As it is, there is something in the dark crevices of my mind in which “webs we weave”  rhymes with “practice to deceive”  and forms a dark tunnel connection to the new American Ideology: democracy is great, let’s share it only with the chosen few.
The next couple of years will be defining for our longer term future. We need to make wise decisions if we don’t want to go the route that is described in this Craigslist submission


  1. tommylee

    An accurate recount of the current “screenshot” of the US evolution. I'm afraid not many will be able to follow along with the jump from “free market mechanisms” to “Subsidized practice to deceive”. I personally have a hard time explaining to my “temporary” countrymen in the Dominican Republic why load shedding of power is necessary given based on the amount of people that pay for electricity vs. people that rather believe that someone else needs to pay and simply “borrow” from the electricity company.

    Strangely, the people that pay for electricity, defend those that don't????? and see it as perfectly normal while pointing fingers at government as incompetent not being able to maintain a balanced infrastructure offering sufficient supply. Politics is a game of “promise” to allow for complaint.

    This electricity thing in the DR is rather “nothing” in the spectrum of a US economy where exactly the same principle unfolds albeit on a larger scale. Our rationale calls it “Stealing” yet when the elected body does it on a large scale, the stealing I mean, it justifies in people's mind that not paying for a service is called “Socialism” and “do as I tell you but not as I do” doesn't work anymore.

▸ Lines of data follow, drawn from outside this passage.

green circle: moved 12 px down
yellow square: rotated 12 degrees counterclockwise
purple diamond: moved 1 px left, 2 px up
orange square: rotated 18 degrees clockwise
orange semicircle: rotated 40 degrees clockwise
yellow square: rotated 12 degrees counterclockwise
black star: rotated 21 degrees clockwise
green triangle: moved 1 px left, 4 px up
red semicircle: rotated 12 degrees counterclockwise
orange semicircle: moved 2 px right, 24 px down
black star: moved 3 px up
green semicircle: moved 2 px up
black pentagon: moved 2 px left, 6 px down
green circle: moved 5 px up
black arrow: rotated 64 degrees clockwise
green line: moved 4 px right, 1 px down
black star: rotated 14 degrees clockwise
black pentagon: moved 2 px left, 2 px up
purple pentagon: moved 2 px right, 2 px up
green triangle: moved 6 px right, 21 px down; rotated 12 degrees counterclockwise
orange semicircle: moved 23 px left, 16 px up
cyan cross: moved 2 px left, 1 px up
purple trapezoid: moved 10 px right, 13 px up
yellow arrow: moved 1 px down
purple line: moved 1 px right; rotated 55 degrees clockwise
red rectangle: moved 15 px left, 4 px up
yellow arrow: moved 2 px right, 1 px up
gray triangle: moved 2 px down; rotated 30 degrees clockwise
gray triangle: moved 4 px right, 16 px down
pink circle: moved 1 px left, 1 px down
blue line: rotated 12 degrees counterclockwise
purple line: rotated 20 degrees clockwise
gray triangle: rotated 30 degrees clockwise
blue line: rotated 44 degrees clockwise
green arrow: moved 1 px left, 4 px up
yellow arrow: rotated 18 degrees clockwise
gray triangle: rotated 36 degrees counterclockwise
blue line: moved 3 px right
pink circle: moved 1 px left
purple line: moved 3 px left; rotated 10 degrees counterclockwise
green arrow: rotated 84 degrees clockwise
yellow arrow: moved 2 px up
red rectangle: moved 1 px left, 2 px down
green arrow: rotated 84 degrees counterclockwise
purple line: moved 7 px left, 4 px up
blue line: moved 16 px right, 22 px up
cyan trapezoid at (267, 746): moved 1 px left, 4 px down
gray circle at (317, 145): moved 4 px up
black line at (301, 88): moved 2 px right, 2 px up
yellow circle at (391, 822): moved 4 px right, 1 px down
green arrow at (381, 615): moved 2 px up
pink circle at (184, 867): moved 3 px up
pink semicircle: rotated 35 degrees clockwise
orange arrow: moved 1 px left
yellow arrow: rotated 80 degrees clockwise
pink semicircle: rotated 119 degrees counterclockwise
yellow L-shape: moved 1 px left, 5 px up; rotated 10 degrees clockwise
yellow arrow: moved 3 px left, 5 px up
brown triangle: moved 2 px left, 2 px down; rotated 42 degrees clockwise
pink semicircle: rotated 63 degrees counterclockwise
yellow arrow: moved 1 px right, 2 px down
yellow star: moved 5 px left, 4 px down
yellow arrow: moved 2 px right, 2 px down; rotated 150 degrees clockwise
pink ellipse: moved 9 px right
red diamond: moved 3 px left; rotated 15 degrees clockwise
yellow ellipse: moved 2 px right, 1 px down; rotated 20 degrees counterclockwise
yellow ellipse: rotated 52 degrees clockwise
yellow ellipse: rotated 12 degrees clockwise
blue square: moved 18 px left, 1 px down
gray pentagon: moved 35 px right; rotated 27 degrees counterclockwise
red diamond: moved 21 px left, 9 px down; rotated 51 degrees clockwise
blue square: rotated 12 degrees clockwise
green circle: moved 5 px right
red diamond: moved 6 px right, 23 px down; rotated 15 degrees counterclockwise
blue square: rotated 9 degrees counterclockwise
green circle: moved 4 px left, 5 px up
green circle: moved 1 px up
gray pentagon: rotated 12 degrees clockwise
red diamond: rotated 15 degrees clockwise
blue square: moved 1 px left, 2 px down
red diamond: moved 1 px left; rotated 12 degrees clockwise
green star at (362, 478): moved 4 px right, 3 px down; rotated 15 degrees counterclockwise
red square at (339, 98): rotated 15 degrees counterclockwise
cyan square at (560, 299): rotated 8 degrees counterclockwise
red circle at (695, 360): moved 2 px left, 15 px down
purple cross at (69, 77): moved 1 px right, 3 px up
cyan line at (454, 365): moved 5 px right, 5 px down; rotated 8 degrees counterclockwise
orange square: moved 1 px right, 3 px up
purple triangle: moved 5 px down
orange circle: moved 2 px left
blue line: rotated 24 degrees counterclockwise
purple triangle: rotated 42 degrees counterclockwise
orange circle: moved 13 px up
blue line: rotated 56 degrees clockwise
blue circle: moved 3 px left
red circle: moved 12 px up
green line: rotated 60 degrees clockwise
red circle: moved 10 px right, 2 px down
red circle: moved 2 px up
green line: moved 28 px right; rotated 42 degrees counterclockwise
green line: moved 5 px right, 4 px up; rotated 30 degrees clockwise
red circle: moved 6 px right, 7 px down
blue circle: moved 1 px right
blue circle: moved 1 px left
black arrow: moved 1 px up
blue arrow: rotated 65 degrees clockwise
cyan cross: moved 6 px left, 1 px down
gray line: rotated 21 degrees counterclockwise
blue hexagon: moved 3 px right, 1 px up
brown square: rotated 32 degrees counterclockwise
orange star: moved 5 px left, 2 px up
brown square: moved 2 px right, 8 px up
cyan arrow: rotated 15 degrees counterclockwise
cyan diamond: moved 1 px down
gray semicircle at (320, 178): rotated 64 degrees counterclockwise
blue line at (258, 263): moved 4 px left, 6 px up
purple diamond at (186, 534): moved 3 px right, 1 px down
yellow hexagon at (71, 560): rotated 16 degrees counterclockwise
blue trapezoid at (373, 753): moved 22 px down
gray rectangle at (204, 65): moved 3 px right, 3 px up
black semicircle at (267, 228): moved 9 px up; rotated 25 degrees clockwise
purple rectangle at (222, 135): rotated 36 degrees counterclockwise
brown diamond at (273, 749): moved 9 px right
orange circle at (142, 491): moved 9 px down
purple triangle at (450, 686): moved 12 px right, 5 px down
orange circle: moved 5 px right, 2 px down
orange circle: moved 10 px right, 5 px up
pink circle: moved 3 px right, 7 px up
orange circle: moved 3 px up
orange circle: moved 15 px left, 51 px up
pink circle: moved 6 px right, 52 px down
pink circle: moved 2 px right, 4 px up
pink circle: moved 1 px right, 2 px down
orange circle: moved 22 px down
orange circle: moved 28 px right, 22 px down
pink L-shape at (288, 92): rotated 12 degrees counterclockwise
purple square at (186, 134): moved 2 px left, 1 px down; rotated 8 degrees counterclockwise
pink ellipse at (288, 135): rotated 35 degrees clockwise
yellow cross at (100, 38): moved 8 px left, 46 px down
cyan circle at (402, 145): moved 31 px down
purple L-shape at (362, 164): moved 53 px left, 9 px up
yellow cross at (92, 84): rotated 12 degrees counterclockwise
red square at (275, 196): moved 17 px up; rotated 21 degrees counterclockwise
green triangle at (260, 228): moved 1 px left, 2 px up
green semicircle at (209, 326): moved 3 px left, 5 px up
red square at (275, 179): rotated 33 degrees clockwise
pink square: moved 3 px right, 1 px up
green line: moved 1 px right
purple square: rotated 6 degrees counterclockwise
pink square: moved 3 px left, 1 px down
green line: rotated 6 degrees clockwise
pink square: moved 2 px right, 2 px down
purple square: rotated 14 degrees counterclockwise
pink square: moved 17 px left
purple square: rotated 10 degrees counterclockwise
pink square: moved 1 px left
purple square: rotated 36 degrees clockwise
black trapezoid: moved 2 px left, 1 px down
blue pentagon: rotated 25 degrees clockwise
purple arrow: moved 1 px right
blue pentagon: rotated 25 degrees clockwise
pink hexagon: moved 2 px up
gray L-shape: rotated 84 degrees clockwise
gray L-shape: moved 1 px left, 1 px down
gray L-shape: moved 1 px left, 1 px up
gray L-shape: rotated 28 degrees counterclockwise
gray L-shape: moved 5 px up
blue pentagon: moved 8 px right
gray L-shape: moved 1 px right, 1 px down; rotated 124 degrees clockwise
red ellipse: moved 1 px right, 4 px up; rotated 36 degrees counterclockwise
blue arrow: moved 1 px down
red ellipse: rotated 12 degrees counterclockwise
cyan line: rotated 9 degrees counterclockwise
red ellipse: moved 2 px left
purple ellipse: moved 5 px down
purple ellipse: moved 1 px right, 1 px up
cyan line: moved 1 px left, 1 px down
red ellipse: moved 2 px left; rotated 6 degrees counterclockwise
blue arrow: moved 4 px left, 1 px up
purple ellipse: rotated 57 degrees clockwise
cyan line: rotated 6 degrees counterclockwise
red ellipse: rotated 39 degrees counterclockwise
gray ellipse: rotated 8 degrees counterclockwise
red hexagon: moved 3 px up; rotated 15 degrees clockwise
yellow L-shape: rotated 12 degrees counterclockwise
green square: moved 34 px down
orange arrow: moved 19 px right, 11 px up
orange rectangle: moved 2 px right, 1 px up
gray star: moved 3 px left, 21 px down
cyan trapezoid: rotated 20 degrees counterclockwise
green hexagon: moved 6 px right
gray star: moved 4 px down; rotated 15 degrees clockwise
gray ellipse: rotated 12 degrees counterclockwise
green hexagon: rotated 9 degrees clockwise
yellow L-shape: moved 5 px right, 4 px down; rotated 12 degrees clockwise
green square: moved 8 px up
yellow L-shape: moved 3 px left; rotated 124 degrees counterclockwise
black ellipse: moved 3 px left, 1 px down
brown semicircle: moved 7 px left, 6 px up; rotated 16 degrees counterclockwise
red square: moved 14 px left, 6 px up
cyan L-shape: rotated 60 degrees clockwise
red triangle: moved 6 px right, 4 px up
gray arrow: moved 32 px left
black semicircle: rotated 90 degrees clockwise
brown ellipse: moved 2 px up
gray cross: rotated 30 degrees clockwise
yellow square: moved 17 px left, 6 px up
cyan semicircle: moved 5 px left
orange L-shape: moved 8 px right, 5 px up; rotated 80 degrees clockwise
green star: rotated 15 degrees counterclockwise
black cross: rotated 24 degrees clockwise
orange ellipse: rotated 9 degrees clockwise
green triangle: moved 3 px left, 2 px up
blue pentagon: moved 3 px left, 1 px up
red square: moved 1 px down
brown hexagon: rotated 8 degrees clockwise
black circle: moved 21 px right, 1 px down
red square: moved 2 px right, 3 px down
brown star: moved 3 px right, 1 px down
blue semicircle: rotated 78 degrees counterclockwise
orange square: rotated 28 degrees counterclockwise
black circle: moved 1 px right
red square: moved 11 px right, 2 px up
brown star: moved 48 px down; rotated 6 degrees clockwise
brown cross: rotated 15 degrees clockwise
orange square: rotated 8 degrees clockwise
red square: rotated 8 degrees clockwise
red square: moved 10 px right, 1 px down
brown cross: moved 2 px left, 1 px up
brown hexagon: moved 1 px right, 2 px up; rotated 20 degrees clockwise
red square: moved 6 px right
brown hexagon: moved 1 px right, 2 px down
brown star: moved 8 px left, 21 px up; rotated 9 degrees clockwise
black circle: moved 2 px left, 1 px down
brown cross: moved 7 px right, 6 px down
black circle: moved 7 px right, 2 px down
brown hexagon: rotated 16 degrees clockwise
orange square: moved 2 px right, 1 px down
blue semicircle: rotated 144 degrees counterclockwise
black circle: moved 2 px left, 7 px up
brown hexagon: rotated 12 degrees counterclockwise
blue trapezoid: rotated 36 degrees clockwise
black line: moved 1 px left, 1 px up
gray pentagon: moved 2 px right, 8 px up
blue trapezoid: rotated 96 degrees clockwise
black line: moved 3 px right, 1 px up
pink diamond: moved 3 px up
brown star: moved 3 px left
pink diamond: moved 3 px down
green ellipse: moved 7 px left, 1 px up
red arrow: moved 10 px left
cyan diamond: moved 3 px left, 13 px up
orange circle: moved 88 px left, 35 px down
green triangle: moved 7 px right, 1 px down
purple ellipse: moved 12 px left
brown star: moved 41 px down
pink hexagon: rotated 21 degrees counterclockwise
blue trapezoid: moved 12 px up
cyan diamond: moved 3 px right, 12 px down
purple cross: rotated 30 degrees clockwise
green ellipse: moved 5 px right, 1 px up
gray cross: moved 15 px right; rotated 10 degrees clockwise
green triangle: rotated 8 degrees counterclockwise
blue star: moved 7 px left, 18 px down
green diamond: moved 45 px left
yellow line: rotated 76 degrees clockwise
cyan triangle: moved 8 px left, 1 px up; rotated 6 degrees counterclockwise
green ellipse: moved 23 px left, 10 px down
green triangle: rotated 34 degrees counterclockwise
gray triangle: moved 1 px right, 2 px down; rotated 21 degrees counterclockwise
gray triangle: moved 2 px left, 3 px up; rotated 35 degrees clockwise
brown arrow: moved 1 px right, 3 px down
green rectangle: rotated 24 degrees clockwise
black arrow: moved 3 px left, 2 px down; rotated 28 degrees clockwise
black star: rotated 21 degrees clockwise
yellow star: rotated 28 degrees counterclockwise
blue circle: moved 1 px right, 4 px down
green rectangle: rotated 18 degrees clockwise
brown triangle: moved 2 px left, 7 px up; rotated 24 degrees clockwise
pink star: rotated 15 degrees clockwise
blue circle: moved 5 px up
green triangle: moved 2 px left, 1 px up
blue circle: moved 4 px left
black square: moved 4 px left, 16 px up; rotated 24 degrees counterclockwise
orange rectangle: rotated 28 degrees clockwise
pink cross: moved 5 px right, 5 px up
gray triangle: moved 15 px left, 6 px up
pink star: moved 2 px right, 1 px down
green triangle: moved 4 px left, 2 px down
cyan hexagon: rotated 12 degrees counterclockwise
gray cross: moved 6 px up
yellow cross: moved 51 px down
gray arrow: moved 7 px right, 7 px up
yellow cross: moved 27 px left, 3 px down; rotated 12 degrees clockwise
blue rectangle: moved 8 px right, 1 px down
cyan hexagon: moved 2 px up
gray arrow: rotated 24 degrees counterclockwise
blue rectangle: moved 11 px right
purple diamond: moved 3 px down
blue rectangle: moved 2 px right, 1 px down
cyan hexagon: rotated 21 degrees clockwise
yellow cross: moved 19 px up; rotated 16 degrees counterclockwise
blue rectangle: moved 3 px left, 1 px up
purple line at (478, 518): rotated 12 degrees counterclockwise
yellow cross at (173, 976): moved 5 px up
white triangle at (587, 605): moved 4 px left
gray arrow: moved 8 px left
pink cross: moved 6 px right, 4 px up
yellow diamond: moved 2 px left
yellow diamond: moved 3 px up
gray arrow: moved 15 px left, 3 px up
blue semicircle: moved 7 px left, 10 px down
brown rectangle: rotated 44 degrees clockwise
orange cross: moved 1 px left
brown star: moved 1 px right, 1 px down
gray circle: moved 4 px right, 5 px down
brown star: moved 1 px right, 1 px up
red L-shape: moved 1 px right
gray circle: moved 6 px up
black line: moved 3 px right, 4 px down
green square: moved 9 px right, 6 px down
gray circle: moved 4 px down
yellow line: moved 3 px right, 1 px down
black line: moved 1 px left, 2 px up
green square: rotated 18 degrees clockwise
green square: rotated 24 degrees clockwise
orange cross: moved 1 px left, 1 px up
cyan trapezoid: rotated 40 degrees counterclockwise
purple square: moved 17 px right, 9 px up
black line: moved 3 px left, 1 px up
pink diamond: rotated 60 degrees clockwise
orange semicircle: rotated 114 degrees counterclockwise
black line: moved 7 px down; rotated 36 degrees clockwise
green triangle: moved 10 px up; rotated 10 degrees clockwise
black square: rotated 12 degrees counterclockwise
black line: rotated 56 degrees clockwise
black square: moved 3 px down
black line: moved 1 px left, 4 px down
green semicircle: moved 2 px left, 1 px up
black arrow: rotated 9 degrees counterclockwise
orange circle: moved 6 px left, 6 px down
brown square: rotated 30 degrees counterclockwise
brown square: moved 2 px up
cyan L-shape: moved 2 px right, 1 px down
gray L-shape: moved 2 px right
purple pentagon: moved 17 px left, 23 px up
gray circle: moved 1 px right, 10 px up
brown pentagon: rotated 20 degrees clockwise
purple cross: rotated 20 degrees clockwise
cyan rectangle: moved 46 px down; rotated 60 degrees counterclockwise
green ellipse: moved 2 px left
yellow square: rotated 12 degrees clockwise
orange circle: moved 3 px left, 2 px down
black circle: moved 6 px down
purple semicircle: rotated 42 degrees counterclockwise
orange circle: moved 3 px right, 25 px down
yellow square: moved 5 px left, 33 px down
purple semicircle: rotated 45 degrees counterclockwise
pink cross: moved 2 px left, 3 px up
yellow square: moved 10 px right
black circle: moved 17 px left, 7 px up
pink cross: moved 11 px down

    You cannot put an equal surface square through a round hole, yet that is what we all expect from life and the promise of politicians.

  2. publisher_sa

    Caribbean Island politics resemble local commissioner elections. It is a balancing cross section of candidates of all walks of life; plumber, air traffic controller,store owner, union rep; you name it, it is represented. The US political system has developed as a lawmakers convention; mostly lawyers and the likes. It does not reflect what the forefathers had in mind when they wrote the constitution.
    With politicians who have a foot in regular life on Main Street, politics is part of everyone's daily life. Politicians without that relationship lose all contact and ultimately the constituents interest. Case in point is the Dominican Republic.

  3. tommylee

    That may be correct for smaller islands such as St. Maarten and it may have been once correct for the Dominican Republic, but now it is all legal and financial here as well, although they do still have a foot on mainstreet as you mention.